To instance in myself: when young, I desired of fortune above all things the order of St. Michael, which was then the utmost distinction of honor amongst the French noblesse, and very rare. She pleasantly gratified my longing; instead of raising me and lifting me up from my own place to attain it, she was much kinder to me, for she brought it so low and and made it so cheap that it stooped down to my shoulders, and lower. Cleobis and Biton, Trophonius and Agamedes, having requested, the first of their goddess, the last of their god, a recompense worthy of their piety, had death for a reward; so differing are the heavenly opinions concerning what is fit for us from our own. God might grant us riches, honors, life, and health itself, sometimes to our hurt; for everything that is pleasing to us is not always good for us.
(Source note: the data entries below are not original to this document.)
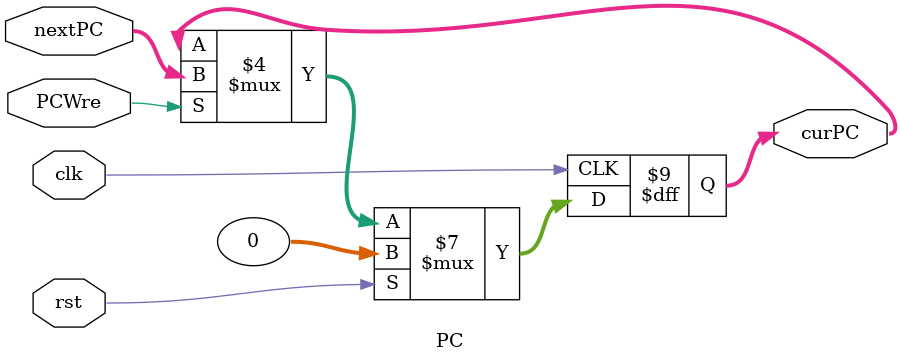
<source format=v>
`timescale 1ns / 1ps


module PC(
       input clk,rst,
       input PCWre,             //ÊÇ·ñ½ÓÊÜÐÂµÄµØÖ·¡£0-²»¸ü¸Ä£»1-¿ÉÒÔ¸ü¸Ä
       //input [1:0] PCSrc,             //Êý¾ÝÑ¡ÔñÆ÷ÊäÈë
       input [31:0] nextPC,  //ÐÂÖ¸ÁîµØÖ·
       output reg [31:0] curPC //µ±Ç°Ö¸ÁîµÄµØÖ·
    );

    initial begin
        curPC <= 32'b0;
    end

    always@(posedge clk)
    begin
        if(rst)
            begin
                curPC <= 32'b0;
            end
        else 
            begin
                if(PCWre) // PCWre == 1
                    begin 
                        curPC <= nextPC;
                    end
                else    // PCWre == 0, halt
                    begin
                        curPC <= curPC;
                    end
            end
    end
endmodule

</source>
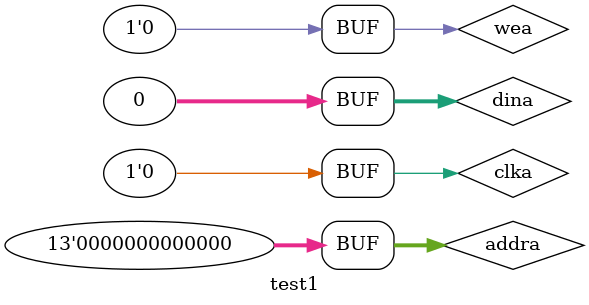
<source format=v>
`timescale 1ns / 1ps


module test1;

	// Inputs
	reg clka;
	reg [0:0] wea;
	reg [12:0] addra;
	reg [31:0] dina;

	// Outputs
	wire [31:0] douta;

	// Instantiate the Unit Under Test (UUT)
	InCache uut (
		.clka(clka), 
		.wea(wea), 
		.addra(addra), 
		.dina(dina), 
		.douta(douta)
	);

	initial begin
		// Initialize Inputs
		clka = 0;
		wea = 0;
		addra = 0;
		dina = 0;

		// Wait 100 ns for global reset to finish
		#100;
        
		// Add stimulus here

	end
      
endmodule


</source>
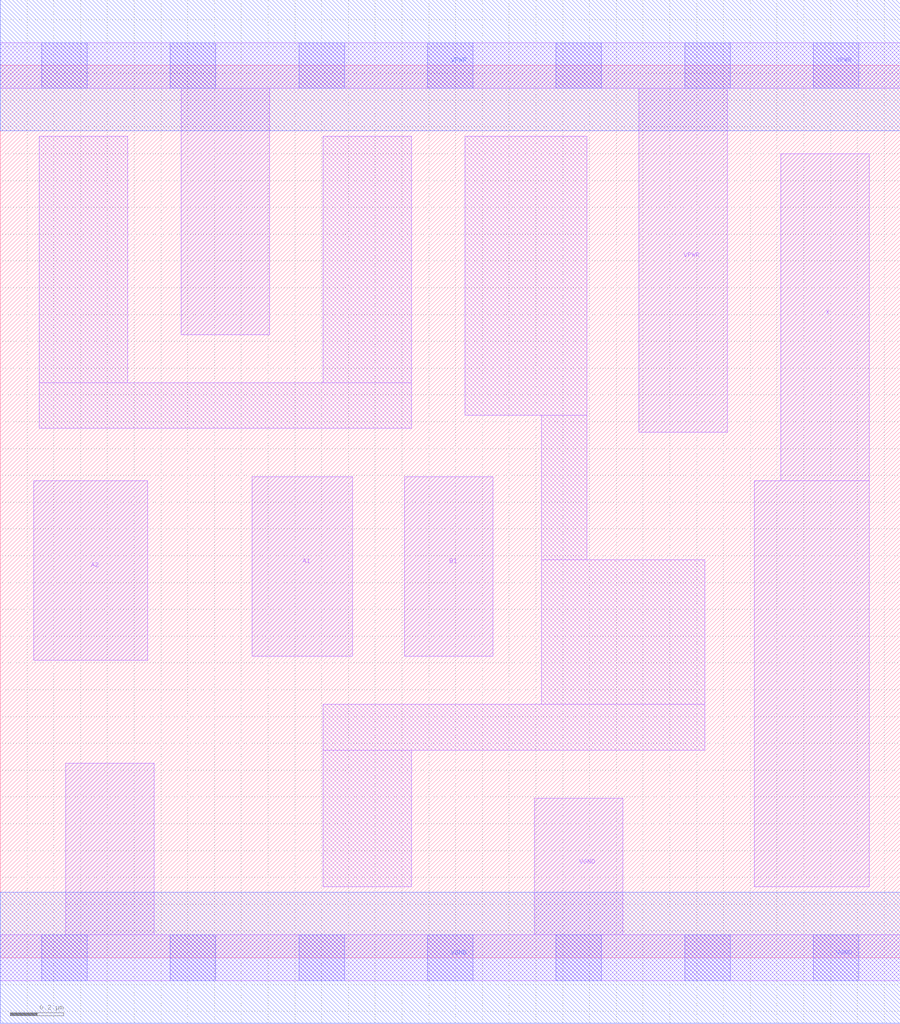
<source format=lef>
# Copyright 2020 The SkyWater PDK Authors
#
# Licensed under the Apache License, Version 2.0 (the "License");
# you may not use this file except in compliance with the License.
# You may obtain a copy of the License at
#
#     https://www.apache.org/licenses/LICENSE-2.0
#
# Unless required by applicable law or agreed to in writing, software
# distributed under the License is distributed on an "AS IS" BASIS,
# WITHOUT WARRANTIES OR CONDITIONS OF ANY KIND, either express or implied.
# See the License for the specific language governing permissions and
# limitations under the License.
#
# SPDX-License-Identifier: Apache-2.0

VERSION 5.7 ;
  NAMESCASESENSITIVE ON ;
  NOWIREEXTENSIONATPIN ON ;
  DIVIDERCHAR "/" ;
  BUSBITCHARS "[]" ;
UNITS
  DATABASE MICRONS 200 ;
END UNITS
MACRO sky130_fd_sc_lp__a21o_lp
  CLASS CORE ;
  SOURCE USER ;
  FOREIGN sky130_fd_sc_lp__a21o_lp ;
  ORIGIN  0.000000  0.000000 ;
  SIZE  3.360000 BY  3.330000 ;
  SYMMETRY X Y R90 ;
  SITE unit ;
  PIN A1
    ANTENNAGATEAREA  0.313000 ;
    DIRECTION INPUT ;
    USE SIGNAL ;
    PORT
      LAYER li1 ;
        RECT 0.940000 1.125000 1.315000 1.795000 ;
    END
  END A1
  PIN A2
    ANTENNAGATEAREA  0.313000 ;
    DIRECTION INPUT ;
    USE SIGNAL ;
    PORT
      LAYER li1 ;
        RECT 0.125000 1.110000 0.550000 1.780000 ;
    END
  END A2
  PIN B1
    ANTENNAGATEAREA  0.376000 ;
    DIRECTION INPUT ;
    USE SIGNAL ;
    PORT
      LAYER li1 ;
        RECT 1.510000 1.125000 1.840000 1.795000 ;
    END
  END B1
  PIN X
    ANTENNADIFFAREA  0.404700 ;
    DIRECTION OUTPUT ;
    USE SIGNAL ;
    PORT
      LAYER li1 ;
        RECT 2.815000 0.265000 3.245000 1.780000 ;
        RECT 2.915000 1.780000 3.245000 3.000000 ;
    END
  END X
  PIN VGND
    DIRECTION INOUT ;
    USE GROUND ;
    PORT
      LAYER li1 ;
        RECT 0.000000 -0.085000 3.360000 0.085000 ;
        RECT 0.245000  0.085000 0.575000 0.725000 ;
        RECT 1.995000  0.085000 2.325000 0.595000 ;
      LAYER mcon ;
        RECT 0.155000 -0.085000 0.325000 0.085000 ;
        RECT 0.635000 -0.085000 0.805000 0.085000 ;
        RECT 1.115000 -0.085000 1.285000 0.085000 ;
        RECT 1.595000 -0.085000 1.765000 0.085000 ;
        RECT 2.075000 -0.085000 2.245000 0.085000 ;
        RECT 2.555000 -0.085000 2.725000 0.085000 ;
        RECT 3.035000 -0.085000 3.205000 0.085000 ;
      LAYER met1 ;
        RECT 0.000000 -0.245000 3.360000 0.245000 ;
    END
  END VGND
  PIN VPWR
    DIRECTION INOUT ;
    USE POWER ;
    PORT
      LAYER li1 ;
        RECT 0.000000 3.245000 3.360000 3.415000 ;
        RECT 0.675000 2.325000 1.005000 3.245000 ;
        RECT 2.385000 1.960000 2.715000 3.245000 ;
      LAYER mcon ;
        RECT 0.155000 3.245000 0.325000 3.415000 ;
        RECT 0.635000 3.245000 0.805000 3.415000 ;
        RECT 1.115000 3.245000 1.285000 3.415000 ;
        RECT 1.595000 3.245000 1.765000 3.415000 ;
        RECT 2.075000 3.245000 2.245000 3.415000 ;
        RECT 2.555000 3.245000 2.725000 3.415000 ;
        RECT 3.035000 3.245000 3.205000 3.415000 ;
      LAYER met1 ;
        RECT 0.000000 3.085000 3.360000 3.575000 ;
    END
  END VPWR
  OBS
    LAYER li1 ;
      RECT 0.145000 1.975000 1.535000 2.145000 ;
      RECT 0.145000 2.145000 0.475000 3.065000 ;
      RECT 1.205000 0.265000 1.535000 0.775000 ;
      RECT 1.205000 0.775000 2.630000 0.945000 ;
      RECT 1.205000 2.145000 1.535000 3.065000 ;
      RECT 1.735000 2.025000 2.190000 3.065000 ;
      RECT 2.020000 0.945000 2.630000 1.485000 ;
      RECT 2.020000 1.485000 2.190000 2.025000 ;
  END
END sky130_fd_sc_lp__a21o_lp

</source>
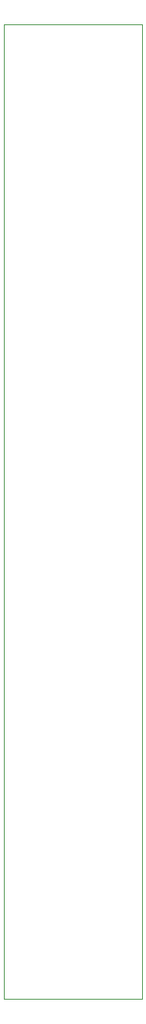
<source format=gbr>
%TF.GenerationSoftware,KiCad,Pcbnew,(6.0.6)*%
%TF.CreationDate,2022-11-26T14:39:06+01:00*%
%TF.ProjectId,er-pass-mul,65722d70-6173-4732-9d6d-756c2e6b6963,rev?*%
%TF.SameCoordinates,Original*%
%TF.FileFunction,Profile,NP*%
%FSLAX46Y46*%
G04 Gerber Fmt 4.6, Leading zero omitted, Abs format (unit mm)*
G04 Created by KiCad (PCBNEW (6.0.6)) date 2022-11-26 14:39:06*
%MOMM*%
%LPD*%
G01*
G04 APERTURE LIST*
%TA.AperFunction,Profile*%
%ADD10C,0.100000*%
%TD*%
G04 APERTURE END LIST*
D10*
X15000000Y-105000000D02*
X0Y-105000000D01*
X15000000Y0D02*
X15000000Y-105000000D01*
X0Y-105000000D02*
X0Y0D01*
X0Y0D02*
X15000000Y0D01*
M02*

</source>
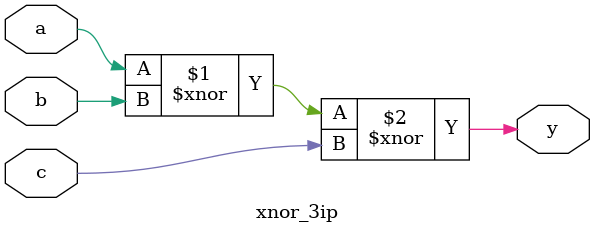
<source format=sv>
module xnor_3ip(a,b,c,y);
  input wire a, b, c;
  output wire y;
  
  assign y = a~^b~^c;
  
endmodule

</source>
If he send us death or an increase of sickness, instead of a cure: —

“Thy rod and thy staff have comforted me.”

He does it by the reasons of His providence, which better and more certainly discerns what is proper for us than we can do; and we ought to take it in good part, as coming from a wise and most friendly hand:

“If you wish advice, you will let the gods consider what is useful for us and our affairs, for man is dearer to them than he is to himself:”

for to require from them honors or commands is to ask them to throw you into a battle, set you upon a cast at dice, or something of the like nature, whereof the issue is to you unknown and the fruit doubtful.